WHAT YOU WILL DO:
Search term "default": copy each line of the records that contains it.

RECORDS PROVIDED:
Segment Open
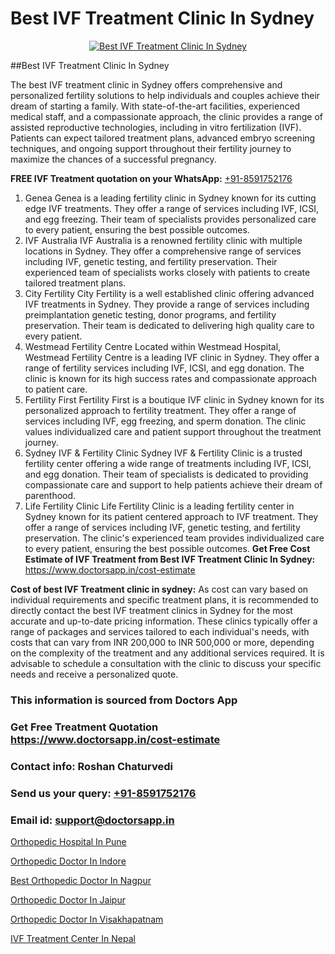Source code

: # Best IVF Treatment Clinic In Sydney

<p align="center">
  <a href="https://doctorsapp.in/treatment/ivf-treatment">
    <img src="https://doctorsapp.co.in/uploads/treatment_image/ICSI.jpg" alt="Best IVF Treatment Clinic In Sydney">
  </a>
</p>
##Best IVF Treatment Clinic In Sydney

The best IVF treatment clinic in Sydney offers comprehensive and personalized fertility solutions to help individuals and couples achieve their dream of starting a family. With state-of-the-art facilities, experienced medical staff, and a compassionate approach, the clinic provides a range of assisted reproductive technologies, including in vitro fertilization (IVF). Patients can expect tailored treatment plans, advanced embryo screening techniques, and ongoing support throughout their fertility journey to maximize the chances of a successful pregnancy.

**FREE IVF Treatment quotation on your WhatsApp:**  [+91-8591752176](https://api.whatsapp.com/send?phone=8591752176)

1) Genea   Genea is a leading fertility clinic in Sydney known for its cutting edge IVF treatments. They offer a range of services including IVF, ICSI, and egg freezing. Their team of specialists provides personalized care to every patient, ensuring the best possible outcomes.
2) IVF Australia   IVF Australia is a renowned fertility clinic with multiple locations in Sydney. They offer a comprehensive range of services including IVF, genetic testing, and fertility preservation. Their experienced team of specialists works closely with patients to create tailored treatment plans.
3) City Fertility   City Fertility is a well established clinic offering advanced IVF treatments in Sydney. They provide a range of services including preimplantation genetic testing, donor programs, and fertility preservation. Their team is dedicated to delivering high quality care to every patient.
4) Westmead Fertility Centre   Located within Westmead Hospital, Westmead Fertility Centre is a leading IVF clinic in Sydney. They offer a range of fertility services including IVF, ICSI, and egg donation. The clinic is known for its high success rates and compassionate approach to patient care.
5) Fertility First   Fertility First is a boutique IVF clinic in Sydney known for its personalized approach to fertility treatment. They offer a range of services including IVF, egg freezing, and sperm donation. The clinic values individualized care and patient support throughout the treatment journey.
6) Sydney IVF & Fertility Clinic   Sydney IVF & Fertility Clinic is a trusted fertility center offering a wide range of treatments including IVF, ICSI, and egg donation. Their team of specialists is dedicated to providing compassionate care and support to help patients achieve their dream of parenthood.
7) Life Fertility Clinic   Life Fertility Clinic is a leading fertility center in Sydney known for its patient centered approach to IVF treatment. They offer a range of services including IVF, genetic testing, and fertility preservation. The clinic's experienced team provides individualized care to every patient, ensuring the best possible outcomes.
**Get Free Cost Estimate of IVF Treatment from Best IVF Treatment Clinic In Sydney:** https://www.doctorsapp.in/cost-estimate

**Cost of best IVF Treatment clinic in sydney:**
As cost can vary based on individual requirements and specific treatment plans, it is recommended to directly contact the best IVF treatment clinics in Sydney for the most accurate and up-to-date pricing information. These clinics typically offer a range of packages and services tailored to each individual's needs, with costs that can vary from INR 200,000 to INR 500,000 or more, depending on the complexity of the treatment and any additional services required. It is advisable to schedule a consultation with the clinic to discuss your specific needs and receive a personalized quote.

### This information is sourced from Doctors App 
### Get Free Treatment Quotation https://www.doctorsapp.in/cost-estimate
### Contact info: Roshan Chaturvedi 
### Send us your query: [+91-8591752176](https://api.whatsapp.com/send?phone=8591752176) 
### Email id: support@doctorsapp.in

[Orthopedic Hospital In Pune](https://www.linkedin.com/pulse/orthopedic-hospital-pune-knee-replacement-treatment-04jue?trackingId=FCcbUXQ%2FbmWDeeFpHBrl%2FA%3D%3D&lipi=urn%3Ali%3Apage%3Ad_flagship3_company_admin%3BII%2FSNcWiSiigR90SV5cfEQ%3D%3D)

[Orthopedic Doctor In Indore](https://www.linkedin.com/pulse/orthopedic-doctor-indore-doctorsapp-united-arab-emirates-24ape?trackingId=JrtEFChP8WfKk%2BErxyVv0Q%3D%3D&lipi=urn%3Ali%3Apage%3Ad_flagship3_company_admin%3BSXrbBuk4SwWZ8nIcZ2zSvw%3D%3D)

[Best Orthopedic Doctor In Nagpur](https://medium.com/@vimalrana22/best-orthopedic-doctor-in-nagpur-828a7e80d2f9)

[Orthopedic Doctor In Jaipur](https://medium.com/@vimalrana22/orthopedic-doctor-in-jaipur-cab5aa22cd63)

[Orthopedic Doctor In Visakhapatnam](https://doctors-apps.github.io/doctorsapp/orthopedic-doctor-in-visakhapatnam)

[IVF Treatment Center In Nepal](https://doctors-apps.github.io/doctorsapp/ivf-treatment-center-in-nepal)

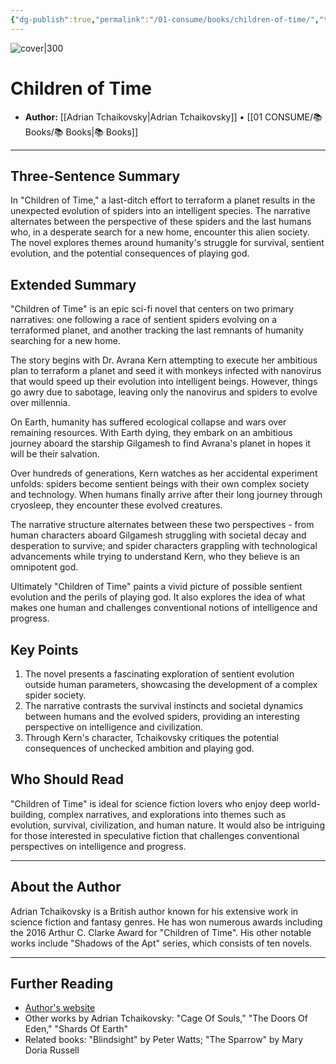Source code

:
 ```yaml
---
{"dg-publish":true,"permalink":"/01-consume/books/children-of-time/","title":"Children of Time","tags":["alien","society","humanity","survival","space","science-fiction"]}
---
```




![cover|300](http://books.google.com/books/content?id=n7JfDwAAQBAJ&printsec=frontcover&img=1&zoom=1&edge=curl&source=gbs_api)


# Children of Time
- **Author:** [[Adrian Tchaikovsky\|Adrian Tchaikovsky]] • [[01 CONSUME/📚 Books/📚 Books\|📚 Books]]
---

## Three-Sentence Summary
In "Children of Time," a last-ditch effort to terraform a planet results in the unexpected evolution of spiders into an intelligent species. The narrative alternates between the perspective of these spiders and the last humans who, in a desperate search for a new home, encounter this alien society. The novel explores themes around humanity's struggle for survival, sentient evolution, and the potential consequences of playing god.

## Extended Summary
"Children of Time" is an epic sci-fi novel that centers on two primary narratives: one following a race of sentient spiders evolving on a terraformed planet, and another tracking the last remnants of humanity searching for a new home. 

The story begins with Dr. Avrana Kern attempting to execute her ambitious plan to terraform a planet and seed it with monkeys infected with nanovirus that would speed up their evolution into intelligent beings. However, things go awry due to sabotage, leaving only the nanovirus and spiders to evolve over millennia.

On Earth, humanity has suffered ecological collapse and wars over remaining resources. With Earth dying, they embark on an ambitious journey aboard the starship Gilgamesh to find Avrana's planet in hopes it will be their salvation.

Over hundreds of generations, Kern watches as her accidental experiment unfolds: spiders become sentient beings with their own complex society and technology. When humans finally arrive after their long journey through cryosleep, they encounter these evolved creatures.

The narrative structure alternates between these two perspectives - from human characters aboard Gilgamesh struggling with societal decay and desperation to survive; and spider characters grappling with technological advancements while trying to understand Kern, who they believe is an omnipotent god.

Ultimately "Children of Time" paints a vivid picture of possible sentient evolution and the perils of playing god. It also explores the idea of what makes one human and challenges conventional notions of intelligence and progress.

## Key Points
1. The novel presents a fascinating exploration of sentient evolution outside human parameters, showcasing the development of a complex spider society.
2. The narrative contrasts the survival instincts and societal dynamics between humans and the evolved spiders, providing an interesting perspective on intelligence and civilization.
3. Through Kern's character, Tchaikovsky critiques the potential consequences of unchecked ambition and playing god.

## Who Should Read
"Children of Time" is ideal for science fiction lovers who enjoy deep world-building, complex narratives, and explorations into themes such as evolution, survival, civilization, and human nature. It would also be intriguing for those interested in speculative fiction that challenges conventional perspectives on intelligence and progress.

---

## About the Author
Adrian Tchaikovsky is a British author known for his extensive work in science fiction and fantasy genres. He has won numerous awards including the 2016 Arthur C. Clarke Award for "Children of Time". His other notable works include "Shadows of the Apt" series, which consists of ten novels.

---

## Further Reading
- [Author's website](http://shadowsoftheapt.com/)
- Other works by Adrian Tchaikovsky: "Cage Of Souls," "The Doors Of Eden," "Shards Of Earth"
- Related books: "Blindsight" by Peter Watts; "The Sparrow" by Mary Doria Russell
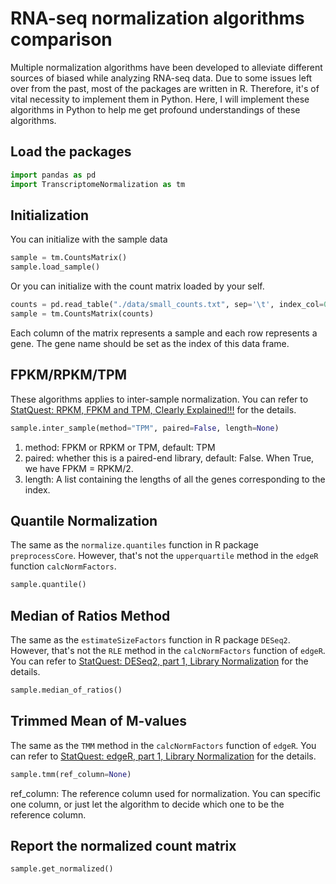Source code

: # RNA-seq normalization algorithms comparison

Multiple normalization algorithms have been developed to alleviate different sources of biased while analyzing RNA-seq data. Due to some issues left over from the past, most of the packages are written in R. Therefore, it's of vital necessity to implement them in Python. Here, I will implement these algorithms in Python to help me get profound understandings of these algorithms.

## Load the packages

```python
import pandas as pd
import TranscriptomeNormalization as tm
```

## Initialization

You can initialize with the sample data

```python
sample = tm.CountsMatrix()
sample.load_sample()
```

Or you can initialize with the count matrix loaded by your self.

```python
counts = pd.read_table("./data/small_counts.txt", sep='\t', index_col=0)
sample = tm.CountsMatrix(counts)
```

Each column of the matrix represents a sample and each row represents a gene. The gene name should be set as the index of this data frame.

## FPKM/RPKM/TPM

These algorithms applies to inter-sample normalization. You can refer to [StatQuest: RPKM, FPKM and TPM, Clearly Explained!!!](https://www.youtube.com/watch?v=TTUrtCY2k-w&list=PLblh5JKOoLUJo2Q6xK4tZElbIvAACEykp&index=6) for the details.

```python
sample.inter_sample(method="TPM", paired=False, length=None)
```

1. method: FPKM or RPKM or TPM, default: TPM
2. paired: whether this is a paired-end library, default: False. When True, we have FPKM = RPKM/2.
3. length: A list containing the lengths of all the genes corresponding to the index.

## Quantile Normalization

The same as the `normalize.quantiles` function in R package `preprocessCore`. However, that's not the `upperquartile`  method in the `edgeR` function `calcNormFactors`.

```Python
sample.quantile()
```

## Median of Ratios Method

The same as the `estimateSizeFactors` function in R package `DESeq2`. However, that's not the `RLE`  method in the `calcNormFactors` function of `edgeR`. You can refer to [StatQuest: DESeq2, part 1, Library Normalization](https://www.youtube.com/watch?v=UFB993xufUU&list=PLblh5JKOoLUJo2Q6xK4tZElbIvAACEykp&index=11) for the details.

```python
sample.median_of_ratios()
```

## Trimmed Mean of M-values

The same as the `TMM` method in the `calcNormFactors` function of `edgeR`. You can refer to [StatQuest: edgeR, part 1, Library Normalization](https://www.youtube.com/watch?v=Wdt6jdi-NQo&list=PLblh5JKOoLUJo2Q6xK4tZElbIvAACEykp&index=12) for the details.

```python
sample.tmm(ref_column=None)
```

ref_column: The reference column used for normalization. You can specific one column, or just let the algorithm to decide which one to be the reference column.

## Report the normalized count matrix

```python
sample.get_normalized()
```

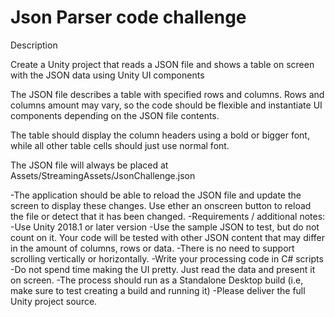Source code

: # Json Parser code challenge

Description

Create a Unity project that reads a JSON file and shows a table on screen with the JSON data using Unity UI components

The JSON file describes a table with specified rows and columns. Rows and columns amount may vary, so the code should be flexible and instantiate UI components depending on the JSON file contents.

The table should display the column headers using a bold or bigger font, while all other table cells should just use normal font.

The JSON file will always be placed at Assets/StreamingAssets/JsonChallenge.json

-The application should be able to reload the JSON file and update the screen to display these changes. Use ether an onscreen button to reload the file or detect that it has been changed.
-Requirements / additional notes:
-Use Unity 2018.1 or later version
-Use the sample JSON to test, but do not count on it. Your code will be tested with other JSON content that may differ in the amount of columns, rows or data.
-There is no need to support scrolling vertically or horizontally.
-Write your processing code in C# scripts
-Do not spend time making the UI pretty. Just read the data and present it on screen.
-The process should run as a Standalone Desktop build (i.e, make sure to test creating a build and running it)
-Please deliver the full Unity project source.
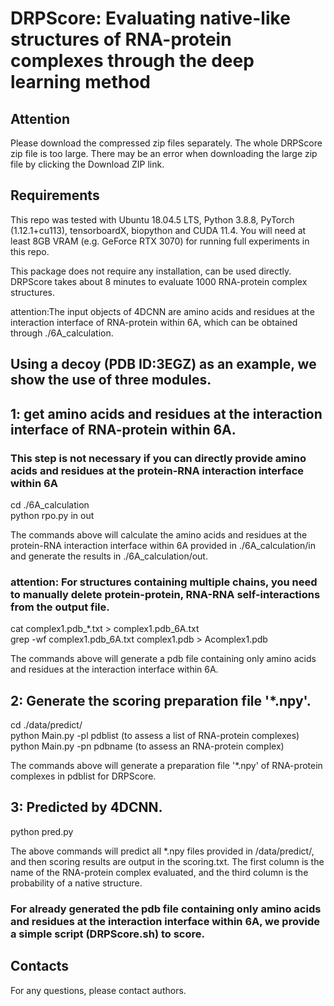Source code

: # DRPScore: Evaluating native-like structures of RNA-protein complexes through the deep learning method

## Attention
Please download the compressed zip files separately. The whole DRPScore zip file is too large. There may be an error when downloading the large zip file by clicking the Download ZIP link.

## Requirements
This repo was tested with Ubuntu 18.04.5 LTS, Python 3.8.8, PyTorch (1.12.1+cu113), tensorboardX, biopython and CUDA 11.4. You will need at least 8GB VRAM (e.g. GeForce RTX 3070) for running full experiments in this repo.

This package does not require any installation, can be used directly. DRPScore takes about 8 minutes to evaluate 1000 RNA-protein complex structures.

attention:The input objects of 4DCNN are amino acids and residues at the interaction interface of RNA-protein within 6A, which can be obtained through ./6A_calculation. 

## Using a decoy (PDB ID:3EGZ) as an example, we show the use of three modules.

## 1: get amino acids and residues at the interaction interface of RNA-protein within 6A.
### This step is not necessary if you can directly provide amino acids and residues at the protein-RNA interaction interface within 6A

cd ./6A_calculation   
python rpo.py in out

The commands above will calculate the amino acids and residues at the protein-RNA interaction interface within 6A provided in ./6A_calculation/in and generate the results in ./6A_calculation/out.

### attention: For structures containing multiple chains, you need to manually delete protein-protein, RNA-RNA self-interactions from the output file.

cat complex1.pdb_*.txt > complex1.pdb_6A.txt  
grep -wf complex1.pdb_6A.txt complex1.pdb > Acomplex1.pdb

The commands above will generate a pdb file containing only amino acids and residues at the interaction interface within 6A.
## 2: Generate the scoring preparation file '*.npy'.

cd ./data/predict/  
python Main.py -pl pdblist   (to assess a list of RNA-protein complexes)  
python Main.py -pn pdbname   (to assess an RNA-protein complex)

The commands above will generate a preparation file '*.npy' of RNA-protein complexes in pdblist for DRPScore.

## 3: Predicted by 4DCNN.  

python pred.py

The above commands will predict all *.npy files provided in /data/predict/, and then scoring results are output in the scoring.txt.
The first column is the name of the RNA-protein complex evaluated, and the third column is the probability of a native structure.

### For already generated the pdb file containing only amino acids and residues at the interaction interface within 6A, we provide a simple script (DRPScore.sh) to score.

## Contacts
For any questions, please contact authors.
Segment Closed
TASK ANSWER:
1. method: FPKM or RPKM or TPM, default: TPM
2. paired: whether this is a paired-end library, default: False. When True, we have FPKM = RPKM/2.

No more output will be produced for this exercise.